Additive Manufacturing Along Principal Stress Lines
Kam-Ming Mark Tam, Caitlin Mueller
- 发表年份
- 2017
- 引用次数
- 115
摘要
Abstract Optimization techniques developed for additive manufacturing (AM) to maximize the structural stiffness of printed parts are often computationally expensive reformulations of classical procedures that do not typically consider the mechanical behavior introduced to the printed part by the AM fabrication process, which is layer-based, and result in pieces with significant anisotropy. The misalignment of filament orientation and structural action negates the potential benefits of optimization. Addressing this problem, this article presents a two-part research approach exploring a new method of material deposition called Stress Line Additive Manufacturing (SLAM), which deposits filament along paths derived from principal stress lines. The proposed method unifies the design and optimization of the geometry and filament layout of AM-produced parts, and is compatible to the operational characteristics of fused deposition modeling (FDM).
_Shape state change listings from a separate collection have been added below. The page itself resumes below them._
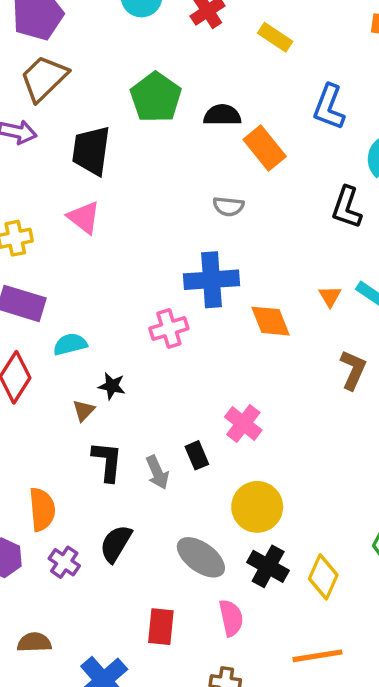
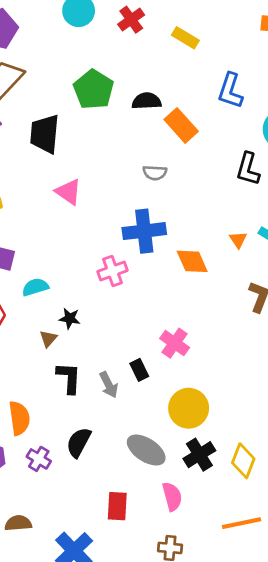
pink triangle: (84, 217) -> (68, 192), moved
black cross: (268, 566) -> (199, 455), turned 32

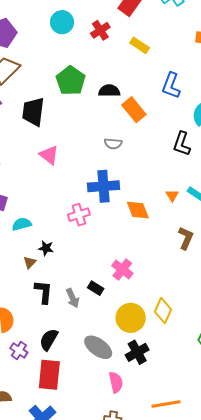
black rectangle: (139, 370) -> (96, 288), turned -35
yellow diamond: (243, 461) -> (163, 311), moved
red rectangle: (117, 506) -> (49, 375), moved, size x1.4

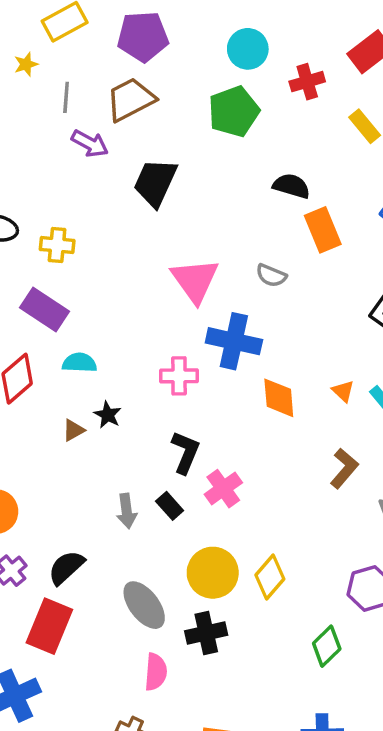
green pentagon: (71, 81) -> (234, 111), moved
pink triangle: (49, 155) -> (195, 280), moved, size x1.4
orange triangle: (172, 195) -> (343, 391), turned -32
black L-shape: (44, 292) -> (186, 452), moved

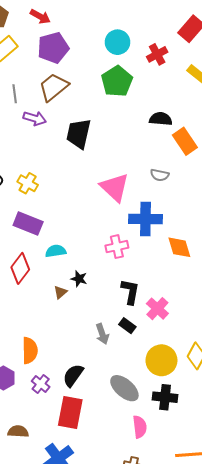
yellow cross: (57, 245) -> (28, 183), turned 36
black cross: (206, 633) -> (165, 397), turned 30

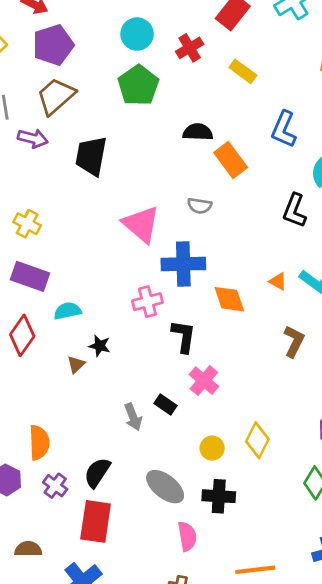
black L-shape: (130, 292) -> (184, 336), moved
yellow circle: (161, 360) -> (212, 448), size x0.6

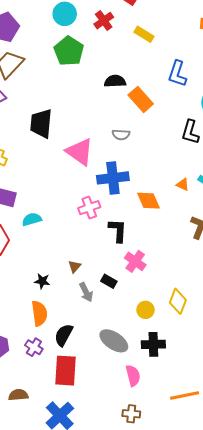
black trapezoid: (91, 156) -> (41, 123), moved
black star: (100, 346) -> (42, 281), moved
brown triangle: (76, 364) -> (75, 266), moved
orange semicircle: (39, 443) -> (39, 313), moved

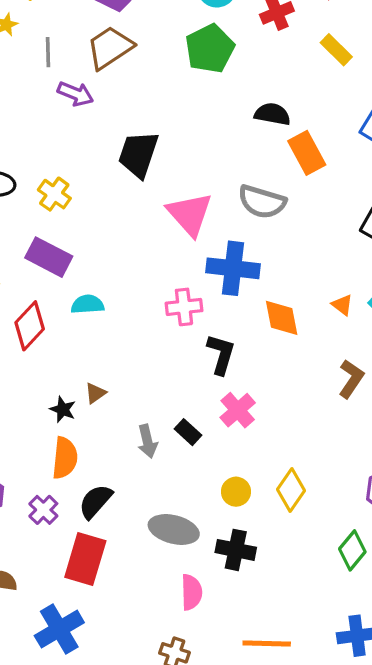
gray semicircle: (121, 135) -> (262, 202), size x1.6
brown triangle: (75, 266) -> (95, 393), moved
black star: (42, 281) -> (63, 409), moved
gray ellipse: (114, 341) -> (174, 529), turned -32

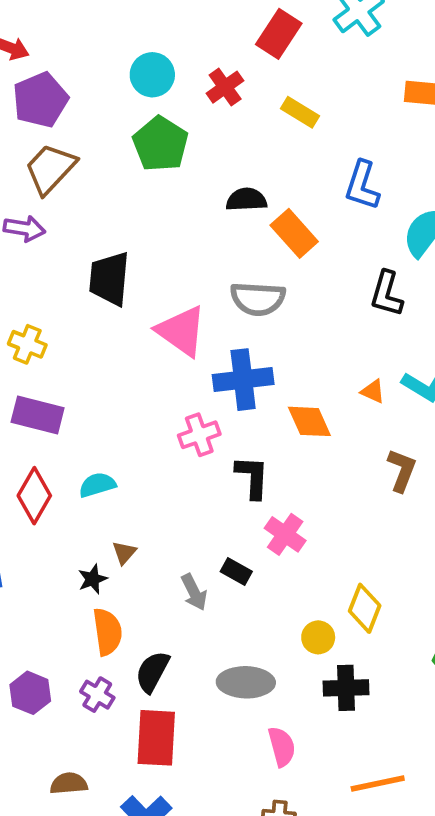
cyan semicircle: (88, 304) -> (97, 485), moved
black star: (63, 409) -> (93, 579), turned -30
yellow circle: (236, 492) -> (318, 637), moved
black cross: (236, 550) -> (346, 688), moved

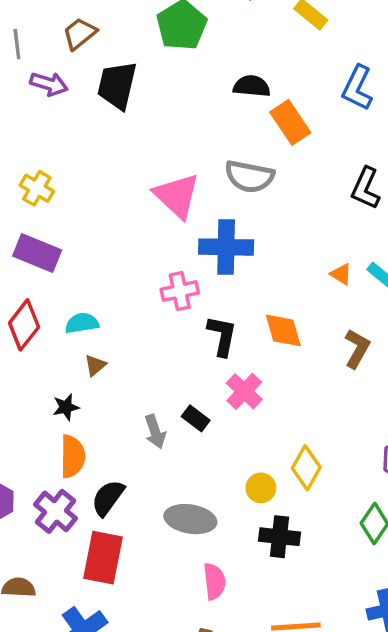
brown trapezoid: (50, 169) -> (80, 34), size x0.7
black trapezoid: (109, 279) -> (117, 85), moved
orange diamond: (309, 421) -> (283, 330), moved
brown triangle: (124, 553) -> (95, 365), moved
purple cross: (97, 695) -> (56, 511), size x1.4

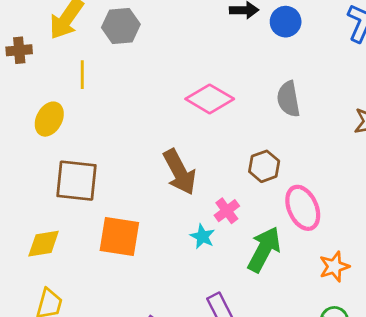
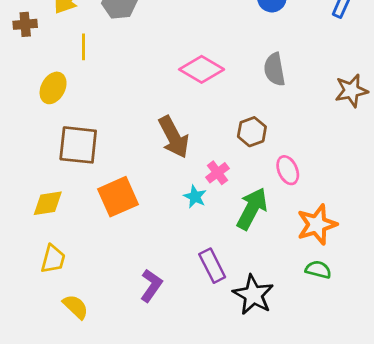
pink ellipse: (303, 208) -> (288, 170), size x0.7
orange square: (119, 236) -> (118, 197), turned -33
orange star: (334, 267) -> (317, 225), size x1.4

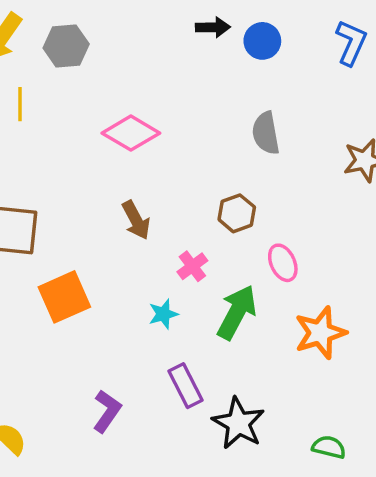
pink diamond: (202, 69) -> (131, 133), moved
brown arrow: (174, 137) -> (136, 220), size x0.7
cyan star: (195, 197) -> (163, 314), moved, turned 30
green semicircle: (318, 270) -> (329, 447), moved

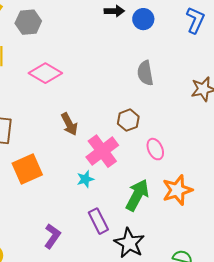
pink diamond: (131, 133) -> (45, 73), moved
pink cross: (192, 266) -> (102, 151), size x1.8
green arrow: (237, 312) -> (137, 195), moved

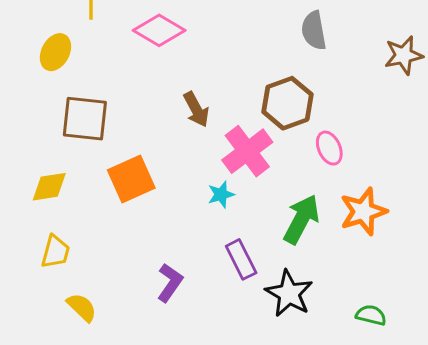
brown hexagon: (128, 120) -> (287, 103), size x1.5

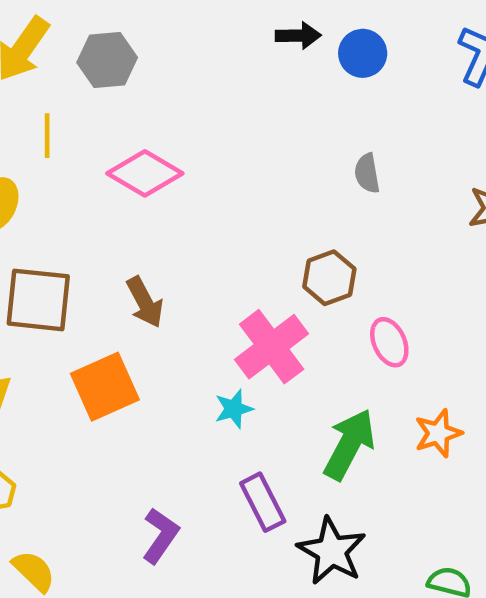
gray semicircle: (314, 30) -> (367, 173), size x0.7
brown hexagon: (287, 103) -> (329, 278), size x0.7
brown arrow: (196, 109) -> (145, 302), moved
orange star: (363, 211) -> (438, 433), size x0.7

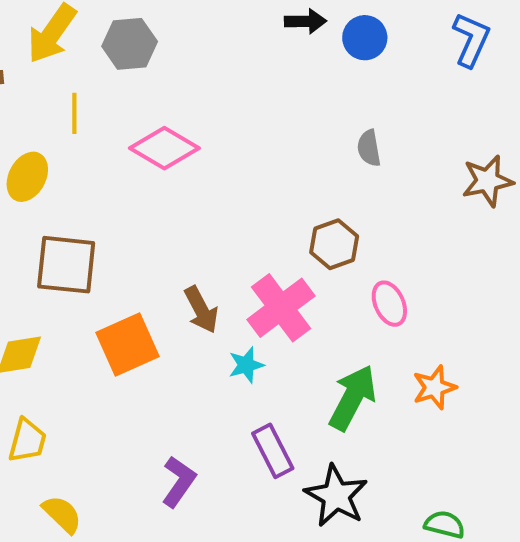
brown arrow: (145, 302) -> (201, 310), moved

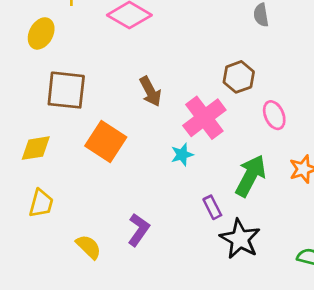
brown arrow: (201, 310) -> (150, 91), moved
orange square: (128, 344) -> (106, 141), turned -33
purple rectangle: (273, 451) -> (212, 207), moved, size x0.7
yellow semicircle: (62, 514) -> (89, 247), moved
Experimentally validating the structural significance of oriented filament, the first part of the research implements SLAM on a commercial platform for planar design cases. Ongoing research to adapt SLAM for complex 2.5D surface geometries using a six-axis industrial robot arm and a custom-designed heated extruder is then presented in Implementation 2: Robot-Enabled SLAM for 2.5-D Cases. The presented research opens new possibilities for structurally performative fabrication.